* Excerpt provided
◆ ◆ ◆ ◆

The American Institute of CPAs has released some guidance on how to account for forgivable loans under the Small Business Administration’s Paycheck Protection Program.
The PPP was included as part of the CARES Act that Congress passed at the end of March and provides SBA-backed loans to businesses to help them deal with the fallout from the COVID-19 pandemic and encourage them to retain their employees. The loans are forgivable if businesses keep their employees on the payroll for eight weeks. But the criteria and eligibility for the program and the loan forgiveness terms have been changing constantly. Congress passed changes to the program last week to give businesses more flexibility to use the funds, extending the period for when the loans must be used from eight weeks to 24 weeks or the end of the year, whichever comes first, and giving businesses up to five years instead of two to repay the loans (see story).
Businesses are also now allowed to spend more of the loans on other expenses like rent, instead of strictly payroll, lowering the threshold from 75 percent to 60 percent for partial loan forgiveness.
On Monday, the Treasury and the SBA issued a statement clarifying that if less than 60 percent is spent on payroll costs, the business can still qualify for partial loan forgiveness and that the final date on which a PPP loan application can be approved is June 30. The program was initially greeted with so much demand that the initial $349 billion quickly ran out within days, so Congress had to approve an additional $320 billion at the end of April. However, there has been so much uncertainty and controversy in the program that the $320 billion still hasn’t been used up yet.

◆ ◆ ◆ ◆

* Record extracts
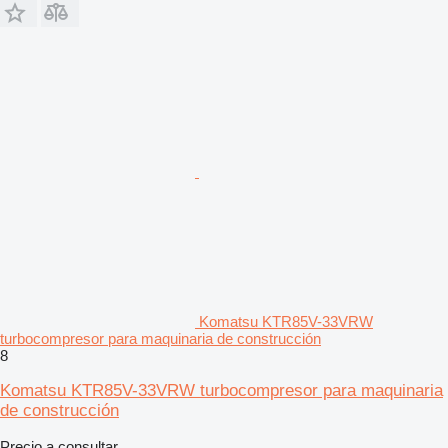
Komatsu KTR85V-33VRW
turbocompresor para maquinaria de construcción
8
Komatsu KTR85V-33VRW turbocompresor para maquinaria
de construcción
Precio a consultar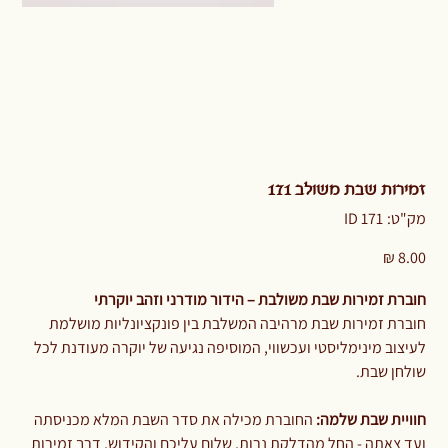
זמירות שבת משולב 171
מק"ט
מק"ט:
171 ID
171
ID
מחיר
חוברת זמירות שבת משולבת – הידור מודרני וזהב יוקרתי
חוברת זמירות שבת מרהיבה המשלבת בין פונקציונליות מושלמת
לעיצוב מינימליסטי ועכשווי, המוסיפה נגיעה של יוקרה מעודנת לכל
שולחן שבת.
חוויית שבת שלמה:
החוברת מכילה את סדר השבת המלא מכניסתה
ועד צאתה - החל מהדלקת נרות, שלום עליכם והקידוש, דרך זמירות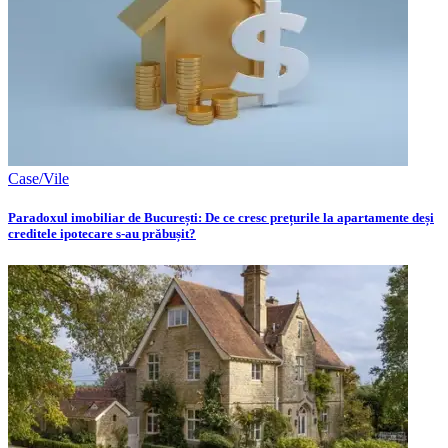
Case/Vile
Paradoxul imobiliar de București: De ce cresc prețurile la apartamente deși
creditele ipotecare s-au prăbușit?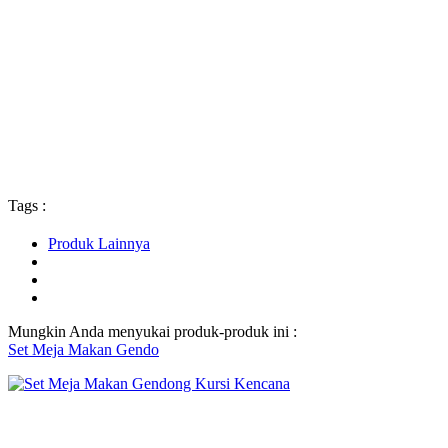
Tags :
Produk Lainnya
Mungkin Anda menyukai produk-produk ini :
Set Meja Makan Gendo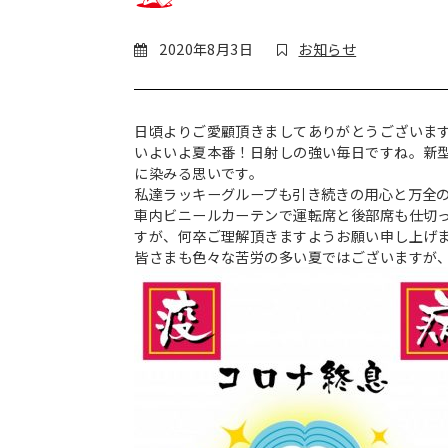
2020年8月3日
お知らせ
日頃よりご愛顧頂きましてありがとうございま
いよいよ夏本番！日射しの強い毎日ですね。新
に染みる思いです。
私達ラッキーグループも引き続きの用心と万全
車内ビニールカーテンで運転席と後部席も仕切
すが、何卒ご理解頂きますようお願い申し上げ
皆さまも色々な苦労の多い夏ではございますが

◆ ◆ ◆ ◆

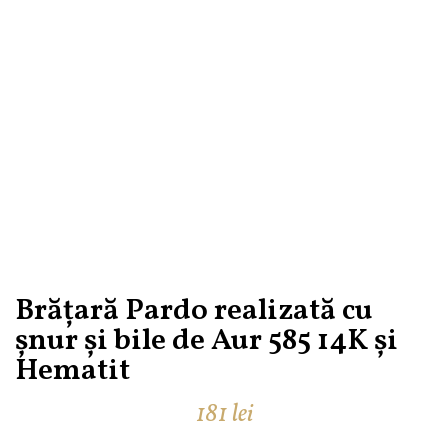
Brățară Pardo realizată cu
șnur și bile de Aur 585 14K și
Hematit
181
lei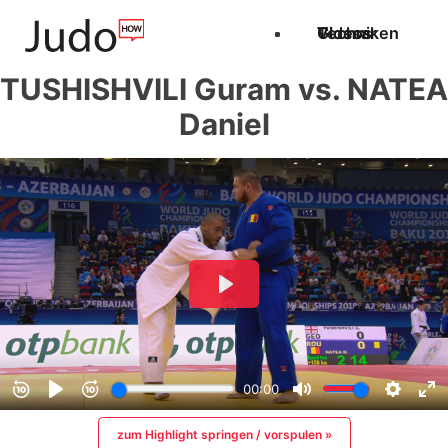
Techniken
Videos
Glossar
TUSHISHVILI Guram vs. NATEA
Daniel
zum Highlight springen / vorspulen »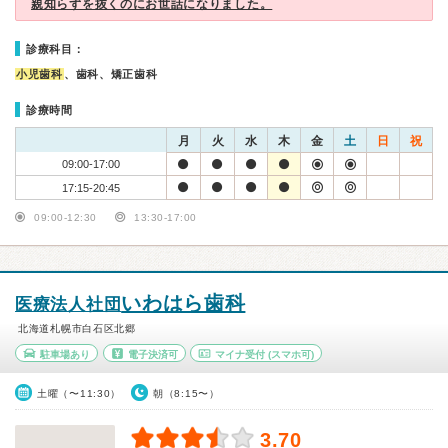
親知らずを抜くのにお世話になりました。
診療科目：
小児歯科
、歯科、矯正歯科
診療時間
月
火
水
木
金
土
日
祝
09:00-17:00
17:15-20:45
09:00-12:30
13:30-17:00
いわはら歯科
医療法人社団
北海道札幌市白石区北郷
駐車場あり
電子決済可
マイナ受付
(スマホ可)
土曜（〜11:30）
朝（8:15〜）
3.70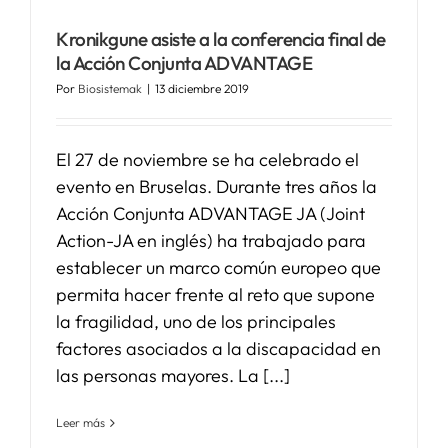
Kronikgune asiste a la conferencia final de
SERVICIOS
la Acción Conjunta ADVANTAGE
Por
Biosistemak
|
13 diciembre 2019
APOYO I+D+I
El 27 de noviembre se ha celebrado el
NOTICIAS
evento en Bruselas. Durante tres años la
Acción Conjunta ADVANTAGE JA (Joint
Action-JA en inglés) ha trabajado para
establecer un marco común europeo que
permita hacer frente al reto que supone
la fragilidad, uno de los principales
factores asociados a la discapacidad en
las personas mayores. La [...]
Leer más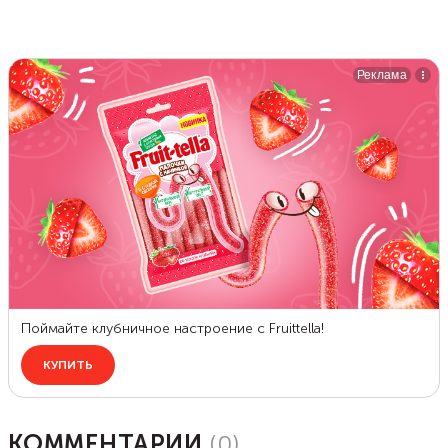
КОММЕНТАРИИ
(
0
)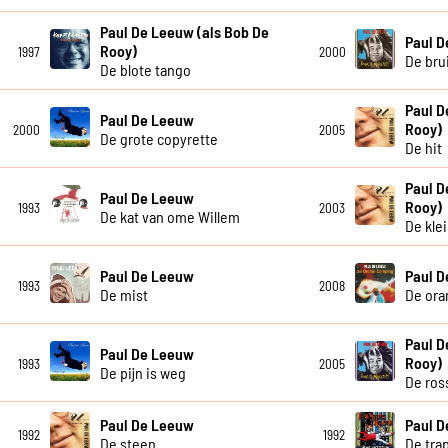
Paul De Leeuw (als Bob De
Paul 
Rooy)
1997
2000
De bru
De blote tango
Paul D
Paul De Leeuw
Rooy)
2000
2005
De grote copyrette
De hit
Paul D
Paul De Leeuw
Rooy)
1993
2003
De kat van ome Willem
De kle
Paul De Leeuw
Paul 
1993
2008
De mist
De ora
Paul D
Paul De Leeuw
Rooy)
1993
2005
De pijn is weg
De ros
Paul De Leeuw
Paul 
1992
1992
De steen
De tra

◆ ◆ ◆ ◆

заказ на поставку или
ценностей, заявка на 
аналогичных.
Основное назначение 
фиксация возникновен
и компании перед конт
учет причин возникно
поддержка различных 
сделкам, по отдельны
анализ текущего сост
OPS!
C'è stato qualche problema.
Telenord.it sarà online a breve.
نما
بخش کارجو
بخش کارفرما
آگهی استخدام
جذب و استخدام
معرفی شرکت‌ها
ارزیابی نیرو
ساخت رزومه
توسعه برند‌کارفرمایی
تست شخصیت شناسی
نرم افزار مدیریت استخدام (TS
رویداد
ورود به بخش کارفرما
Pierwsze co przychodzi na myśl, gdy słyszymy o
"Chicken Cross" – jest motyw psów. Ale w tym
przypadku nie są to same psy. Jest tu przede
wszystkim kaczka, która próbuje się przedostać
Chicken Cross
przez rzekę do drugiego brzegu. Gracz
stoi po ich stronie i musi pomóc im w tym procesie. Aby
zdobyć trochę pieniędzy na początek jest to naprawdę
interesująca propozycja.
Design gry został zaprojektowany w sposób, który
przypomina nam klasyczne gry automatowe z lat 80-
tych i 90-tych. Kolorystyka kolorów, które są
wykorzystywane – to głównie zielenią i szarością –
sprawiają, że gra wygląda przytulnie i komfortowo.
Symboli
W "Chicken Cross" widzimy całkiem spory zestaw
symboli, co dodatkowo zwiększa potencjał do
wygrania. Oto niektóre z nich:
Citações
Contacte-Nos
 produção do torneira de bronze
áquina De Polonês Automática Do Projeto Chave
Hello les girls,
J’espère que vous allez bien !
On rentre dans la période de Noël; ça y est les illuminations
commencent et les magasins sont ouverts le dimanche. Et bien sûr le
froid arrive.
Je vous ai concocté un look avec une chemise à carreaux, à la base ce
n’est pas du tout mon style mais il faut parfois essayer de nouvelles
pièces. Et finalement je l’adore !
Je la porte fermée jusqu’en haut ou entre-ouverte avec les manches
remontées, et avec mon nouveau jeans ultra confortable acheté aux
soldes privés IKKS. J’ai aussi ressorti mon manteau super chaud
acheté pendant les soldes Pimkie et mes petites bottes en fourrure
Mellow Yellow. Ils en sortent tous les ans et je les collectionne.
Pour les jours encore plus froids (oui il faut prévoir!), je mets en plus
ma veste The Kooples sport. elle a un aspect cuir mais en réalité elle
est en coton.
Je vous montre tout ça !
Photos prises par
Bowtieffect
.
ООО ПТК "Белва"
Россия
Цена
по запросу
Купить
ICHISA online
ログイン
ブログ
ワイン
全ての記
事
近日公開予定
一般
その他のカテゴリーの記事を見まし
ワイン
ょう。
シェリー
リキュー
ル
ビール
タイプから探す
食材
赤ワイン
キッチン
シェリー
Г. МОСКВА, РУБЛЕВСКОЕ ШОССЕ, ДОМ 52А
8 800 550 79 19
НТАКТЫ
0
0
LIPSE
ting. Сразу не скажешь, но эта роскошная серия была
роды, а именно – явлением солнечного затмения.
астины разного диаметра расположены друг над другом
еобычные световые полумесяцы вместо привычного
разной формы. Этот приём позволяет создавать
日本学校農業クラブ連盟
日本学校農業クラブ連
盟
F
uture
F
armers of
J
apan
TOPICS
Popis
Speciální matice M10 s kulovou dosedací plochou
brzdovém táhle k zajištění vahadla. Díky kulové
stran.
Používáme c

◆ ◆ ◆ ◆

* Exercise requirements
**a)** List every organization or government body named in the article on Paycheck Protection Program loans.
**b)** Answer these questions from the article on Paycheck Protection Program loans, each on its own line:
(i) What was the payroll spending threshold for partial loan forgiveness lowered from, and to what?
(ii) What is the final date on which a PPP loan application can be approved?
(iii) How much money was in the program's initial funding?
**c)** Pick up the article on Paycheck Protection Program loans after its last sentence and continue writing it.
The listing has no connection to the article on Paycheck Protection Program loans.

* Outputs for the tasks
**a)**
American Institute of CPAs
Small Business Administration (SBA)
Congress
Treasury

**b)**
(i) From 75 percent to 60 percent.
(ii) June 30.
(iii) $349 billion.

**c)**
The AICPA hopes to clear up some of the confusion, at least about the accounting for the loan forgiveness, by posting a two-page set of questions and answers.
The document, How should a nongovernmental entity account for a forgivable loan received under the Small Business Administration Paycheck Protection Program?, explains, for example, that while the legal form of the PPP loan is debt, some believe that the loan is, in substance, a government grant. If a nongovernmental entity that isn’t a nonprofit (that is, it’s a for-profit business) expects to meet the PPP’s eligibility criteria and concludes that the PPP loan represents, in substance, a grant that is expected to be forgiven, it may analogize to the International Accounting Standards Board’s IAS 20 standard to account for the PPP loan as a form of government assistance. There isn’t a comparable standard in U.S. GAAP.